0 menit baca 0 %

Nengah : Jangan Mudah Diprovokasi

Ringkasan: Pekanbaru (Inmas)- Sebagai satu upaya menjaga keamanan dan kedamaian umat beragama di Indonesia, khususnya di Provinsi Riau, Korem 031/WB menggelar doa bersama, di aula Makorem, Rabu (16/11). Hadir dalam acara tersebut tokoh lintas agama,Islam, Hindu,Kristen dan Budha.
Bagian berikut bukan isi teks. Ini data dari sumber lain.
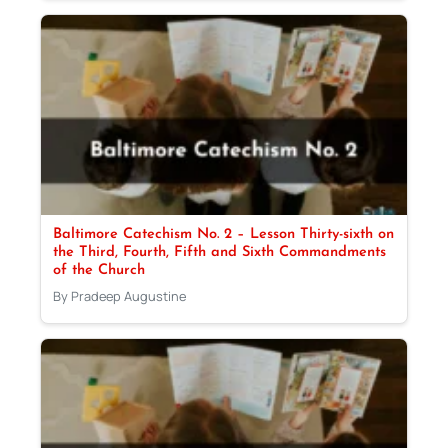
Baltimore Catechism No. 2 – Lesson Thirty-sixth on
the Third, Fourth, Fifth and Sixth Commandments
of the Church
By Pradeep Augustine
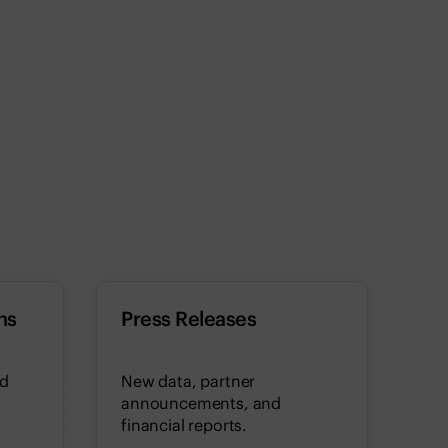
ns
Press Releases
nd
New data, partner
announcements, and
financial reports.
Pekanbaru (Inmas)- Sebagai satu upaya menjaga keamanan dan kedamaian umat beragama di Indonesia, khususnya di Provinsi Riau, Korem 031/WB menggelar doa bersama, di aula Makorem, Rabu (16/11). Hadir dalam acara tersebut tokoh lintas agama,Islam, Hindu,Kristen dan Budha. Acara ini dipimpin langsung Danrem 031/WB Brigjen TNI Nurendi didampingi Kapolda Kapolda Riau Brigjen Pol Zulkarnain dan Perwira TNI lainnya. Danrem 031/WB Brigjen TNI Nurendi mengatakan, acara Doa bersama ini sebagai momentum dan menjadi ajang silaturahmi bagi TNI-Polri dan umat beragama, dalam rangka membangun kebersamaan dan sinergitas untuk kesejahteraan dan Keamanan bangsa. " TNI Polri dan Masyarakat serta semua agama harus bersatu padu dan tetap menjaga persatuan dan kesatuan. Karena kita semua adalah perekat dan merupakan alat pemersatu bangsa ini, jangan mudah terprovokasi aksi apapun" imbaunya. keinginan ini juga mendapat respon positif dari semua tokoh agama. Termasuk tokoh agama Hindu. Pemuka agama Hindu Pinandita Kawit yang hadir dalam acara tersebut, menyambut baik acara ini. Sebab, acara ini diharapkan semakin menguatkan soliditas, agar selalu bersatu padu." untuk itu, kami melakukan doa bersama agar bangsa dan daerah Riau ini aman dan tentram. Kami dari perwakilan agama Hindu hadir diacara tadi sebanyak 20 orang," sebutnya seraya mengatakan, jumlah umat Hindu se-Provinsi Riau sebanyak 21 ribu lebih. Sementara di Kota Pekanbaru sekitar 3 ribu lebih. Pembimbing Masyarakat Hindu Kanwil Kemenag Riau Nengah Sujati S.Ag menyebutkan,acara seperti ini memang harus ditaja, agar menghindari kejadian yang tidak diinginkan. " Sangat bagus, karena bisa meredam kejadian apapun. Kami sambut baik dan kami senang, apalagi doa bersama, yang tujuannya untuk menentramkan umat, agar tidak ada perpecahan," katanya. Lebih lanjut disebutkannya, adanya aksi dan Informasi menyesatkan terutama di medsos belakangan ini. Apalagi mengadu domba dan kerukunan umat, tidak perlu dipercaya. Sebab, ada yang sengaja dibuat oleh kelompok-kelompok tertentu yang bertujuan untuk memprovokasi serta mengadu domba. Masyarakat juga diharapkan jangan mudah terpancing dan terprovokasi, masyarakat diharapkan dapat mengecek kebenarannya dulu.